Diversity in Hiring
Friday, July 1, 2022
by: Sheriff Patrick W. McDermott

Section: Guest Editorial

Sheriff Patrick W. McDermott

When I first took office in January of 2021, I wanted to make sure the department I was leading reflected the diversity of the people whom we served. As the Sheriff of a county that contains 28 towns and cities and stretches from the southern edge of Boston down to the Rhode Island border, the communities we serve are made up of a wide variety of people with differing interests, backgrounds, experiences, and lifestyles. It was important to me that the women and men who comprise the Norfolk County Sheriff ’s Office reflect this diversity in our ranks.

More than a Catchphrase
This wasn’t simply a justice issue for me—it was an issue of public safety. Diversity is more than just a catchphrase when it comes to corrections. Diversity is essential to the goal of rehabilitation and working to meet justice-involved individuals where they are. And efforts to integrate with the communities we serve are made smoother when our staff  can find common ground with the people who live and work in those communities.

In our pursuit to put together a team that reflects the diversity of our county, I’ve also asked my staff to push our definition of diversity—or at least to reconsider why diversity matters in hiring. In terms of identity, diversity matters. It matters because race, gender, age, sexual orientation, class status, disability, and more are important considerations when our staff  interact with community members and justice-involved individuals alike. It’s important that the makeup of our staff reflects these populations as an important first step in building trust.

When you know that someone shares similar experiences in the world to you, it’s simply that much easier to trust them. (It’s also important to note that the population within our facility is not the same as the population of the larger county, which makes it even more important that our correctional staff ’s diversity reflects both populations.)  But when I asked my staff  to push our definition of diversity, it was because I didn’t want our focus on diversity to be simply about optics.
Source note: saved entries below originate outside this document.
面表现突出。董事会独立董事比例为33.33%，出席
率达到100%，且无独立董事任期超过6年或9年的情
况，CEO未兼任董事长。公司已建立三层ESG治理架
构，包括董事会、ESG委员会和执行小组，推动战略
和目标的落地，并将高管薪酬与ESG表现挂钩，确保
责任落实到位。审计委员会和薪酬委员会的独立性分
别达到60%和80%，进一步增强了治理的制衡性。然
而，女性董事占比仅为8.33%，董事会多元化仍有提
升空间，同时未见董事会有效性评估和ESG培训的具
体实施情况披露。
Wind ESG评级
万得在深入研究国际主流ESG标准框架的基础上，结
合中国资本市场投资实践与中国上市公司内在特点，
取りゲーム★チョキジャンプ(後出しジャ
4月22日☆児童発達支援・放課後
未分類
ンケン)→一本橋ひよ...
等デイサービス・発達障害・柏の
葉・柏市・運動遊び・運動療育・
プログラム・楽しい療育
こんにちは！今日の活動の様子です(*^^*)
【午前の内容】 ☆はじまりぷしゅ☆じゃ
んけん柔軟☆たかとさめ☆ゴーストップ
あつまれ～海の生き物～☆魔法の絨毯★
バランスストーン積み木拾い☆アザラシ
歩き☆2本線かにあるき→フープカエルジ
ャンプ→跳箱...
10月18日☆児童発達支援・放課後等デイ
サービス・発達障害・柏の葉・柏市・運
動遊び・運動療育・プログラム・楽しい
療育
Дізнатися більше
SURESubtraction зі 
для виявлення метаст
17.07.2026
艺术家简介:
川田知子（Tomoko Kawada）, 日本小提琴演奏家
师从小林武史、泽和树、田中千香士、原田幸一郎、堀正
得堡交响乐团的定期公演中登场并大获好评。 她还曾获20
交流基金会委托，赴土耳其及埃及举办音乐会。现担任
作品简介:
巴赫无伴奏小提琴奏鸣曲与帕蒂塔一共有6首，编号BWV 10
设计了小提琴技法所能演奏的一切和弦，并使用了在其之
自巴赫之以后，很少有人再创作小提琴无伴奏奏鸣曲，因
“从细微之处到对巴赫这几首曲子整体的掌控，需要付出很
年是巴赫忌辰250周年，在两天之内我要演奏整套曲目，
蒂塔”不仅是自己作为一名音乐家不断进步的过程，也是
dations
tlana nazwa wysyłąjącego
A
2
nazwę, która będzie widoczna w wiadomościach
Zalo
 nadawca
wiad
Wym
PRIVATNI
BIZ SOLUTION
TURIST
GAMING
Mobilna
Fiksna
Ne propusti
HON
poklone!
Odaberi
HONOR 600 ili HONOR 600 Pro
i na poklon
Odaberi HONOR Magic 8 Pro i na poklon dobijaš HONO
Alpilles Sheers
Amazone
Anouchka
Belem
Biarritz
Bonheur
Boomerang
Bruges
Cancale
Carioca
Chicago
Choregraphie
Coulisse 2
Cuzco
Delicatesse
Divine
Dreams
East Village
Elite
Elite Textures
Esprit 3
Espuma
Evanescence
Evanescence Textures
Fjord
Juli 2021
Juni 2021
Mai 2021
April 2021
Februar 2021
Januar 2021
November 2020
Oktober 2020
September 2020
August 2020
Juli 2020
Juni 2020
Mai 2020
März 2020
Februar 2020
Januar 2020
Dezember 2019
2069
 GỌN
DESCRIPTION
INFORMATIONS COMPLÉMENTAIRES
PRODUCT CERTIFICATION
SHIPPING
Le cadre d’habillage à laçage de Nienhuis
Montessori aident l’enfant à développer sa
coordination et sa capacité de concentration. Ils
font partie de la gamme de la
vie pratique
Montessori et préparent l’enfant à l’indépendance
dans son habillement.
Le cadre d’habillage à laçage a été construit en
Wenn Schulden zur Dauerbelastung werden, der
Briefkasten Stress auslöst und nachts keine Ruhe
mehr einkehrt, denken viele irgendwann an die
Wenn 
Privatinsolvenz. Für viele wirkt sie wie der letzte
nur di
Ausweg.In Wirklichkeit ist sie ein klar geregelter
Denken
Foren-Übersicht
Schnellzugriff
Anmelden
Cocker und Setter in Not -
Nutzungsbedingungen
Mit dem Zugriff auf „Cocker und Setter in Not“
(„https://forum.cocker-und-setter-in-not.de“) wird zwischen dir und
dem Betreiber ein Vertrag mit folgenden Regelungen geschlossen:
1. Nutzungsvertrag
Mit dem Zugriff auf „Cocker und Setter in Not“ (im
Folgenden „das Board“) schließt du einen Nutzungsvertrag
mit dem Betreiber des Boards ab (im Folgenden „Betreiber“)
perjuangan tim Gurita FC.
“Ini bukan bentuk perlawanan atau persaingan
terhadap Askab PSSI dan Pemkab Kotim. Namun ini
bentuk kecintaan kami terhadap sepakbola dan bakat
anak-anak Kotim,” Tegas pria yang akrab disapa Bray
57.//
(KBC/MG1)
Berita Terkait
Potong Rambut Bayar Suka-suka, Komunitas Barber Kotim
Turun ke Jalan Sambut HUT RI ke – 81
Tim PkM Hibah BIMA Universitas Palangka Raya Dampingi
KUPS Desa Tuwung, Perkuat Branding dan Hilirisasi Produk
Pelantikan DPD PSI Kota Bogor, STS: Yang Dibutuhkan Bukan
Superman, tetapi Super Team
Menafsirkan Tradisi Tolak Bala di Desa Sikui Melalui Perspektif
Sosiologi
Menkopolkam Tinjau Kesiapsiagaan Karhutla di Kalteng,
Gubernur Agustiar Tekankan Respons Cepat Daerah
Diversity is important not only because of how your organization appears; it’s important because of what your organization and the people who work in it do.

Diversity at the Norfolk County Sheriff ’s Office also means diversity of interests, experiences, and training. When you assemble a team who comes from a wide range of backgrounds, not only do you get a new mix of identities, but you also get an invaluable range of personal experiences and interests that can be priceless when faced with the need to solve new problems (or even old problems in new ways).

A Deep Pool of Staff
Our push to promote diversity in our ranks means that we have a team with a breadth of experiences and talents that has already paid dividends. On our staff, we have farmers, former professors, crafters, background actors, doulas, TSA supervisors, community organizers, nonprofit leaders, and more. On paper, it might seem like we’ve got the makings for a quirky three-camera sitcom. But this diversity of interests and experiences also means that when we are faced with new problems, we have a wide array of personal and professional experiences to draw from in order to come up with novel solutions. Indeed, I look at each problem as a “new problem” that requires a “new solution,” because we need to constantly look for better ways to achieve our goals.
It also means that we have a deep pool of communities we can tap into when we need help or want to engage in our work differently. We now have relationships with urban farming professionals, academics, nonprofits, advocacy groups, and more that we have been able to use to engage with the communities we serve, provide opportunities to our justice-involved population, and tackle problems that might arise in new, fresh, and exciting ways. We’re doing this not by asking employees to leave their identities and backgrounds at home when they come to work but by encouraging them to see those histories as important to the work they do at the Sheriff ’s Office. When staff  feel seen and appreciated for who they are, they’re able to do better work, which not only serves our mission of public safety at the Norfolk County Sheriff ’s Office but makes for a better all-around climate in our organization.

A Meaningful Journey
This also means that we had to work to ensure that our employees feel supported while on the job. When prioritizing diversity in hiring, you cannot simply tokenize applicants and expect them to fill a checkbox in your organization. If your workplace isn’t designed to accommodate and support a diverse employee base, then those employees who come from under-represented backgrounds simply aren’t going to stick around. But if you see diversity (of both identity and experience) as a strength, as something to promote and support past the hiring process, then not only will you have happier employees, but you’ll have a stronger organization that can withstand any inevitable storms that may come.